The Secure Software Systems (SSS) research group focuses on various security and privacy aspects of computing systems and networks. In the era of ubiquitous digitalization and new technology trends that are transforming traditional industrial and business models, our goal is to push forward innovative research in order to identify new attack vectors and design countermeasures.
Our research agenda includes a broad range of topics in the following four domains:
- Software security. Despite decades of research, software vulnerabilities and bugs persist in modern software and their exploitation remain one of the major attack vectors.
- Mobile security and privacy. Mobile platforms became common computing platforms and while providing valuable user experience, they collect, process and store vast amount of information about their users and, thus, became attractive attack targets.
- IoT Security. Billions of low-cost embedded Internet-of-Things (IoT) devices are gradually penetrating our daily life. Securing those devices are especially challenging, since they feature low computational resources and pressing cost issues, which often makes it impossible to implement proper security mechanisms for their protection.

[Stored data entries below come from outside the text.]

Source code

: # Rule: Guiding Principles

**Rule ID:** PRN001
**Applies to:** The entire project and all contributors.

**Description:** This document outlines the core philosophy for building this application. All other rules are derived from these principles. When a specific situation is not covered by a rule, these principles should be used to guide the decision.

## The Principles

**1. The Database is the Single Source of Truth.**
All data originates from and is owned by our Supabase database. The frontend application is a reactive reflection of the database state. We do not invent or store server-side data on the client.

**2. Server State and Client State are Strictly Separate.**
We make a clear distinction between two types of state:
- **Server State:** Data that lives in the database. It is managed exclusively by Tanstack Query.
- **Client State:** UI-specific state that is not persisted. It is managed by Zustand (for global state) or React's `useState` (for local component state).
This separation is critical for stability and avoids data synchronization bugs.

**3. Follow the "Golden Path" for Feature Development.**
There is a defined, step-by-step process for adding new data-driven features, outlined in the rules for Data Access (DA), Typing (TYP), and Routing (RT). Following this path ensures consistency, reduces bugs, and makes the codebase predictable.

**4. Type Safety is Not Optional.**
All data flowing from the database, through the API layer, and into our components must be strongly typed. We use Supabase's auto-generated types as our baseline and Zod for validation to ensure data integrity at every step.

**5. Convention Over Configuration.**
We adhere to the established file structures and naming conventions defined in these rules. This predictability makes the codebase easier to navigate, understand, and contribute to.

- Security of decentralized systems. Decentralized systems rely on consensus protocols to reach an agreement in a distributed setting. Since the rise of Bitcoin, consensus protocols are widely used by various cryptocurrency and smart contract platforms, yet they have limitations and need improvements with regard to scalability, efficiency, and sustainability.
We also aim to educate our students, the future software engineers, about state-of-the-art attacks and best programming practices, in order to enhance their competence and increase security awareness.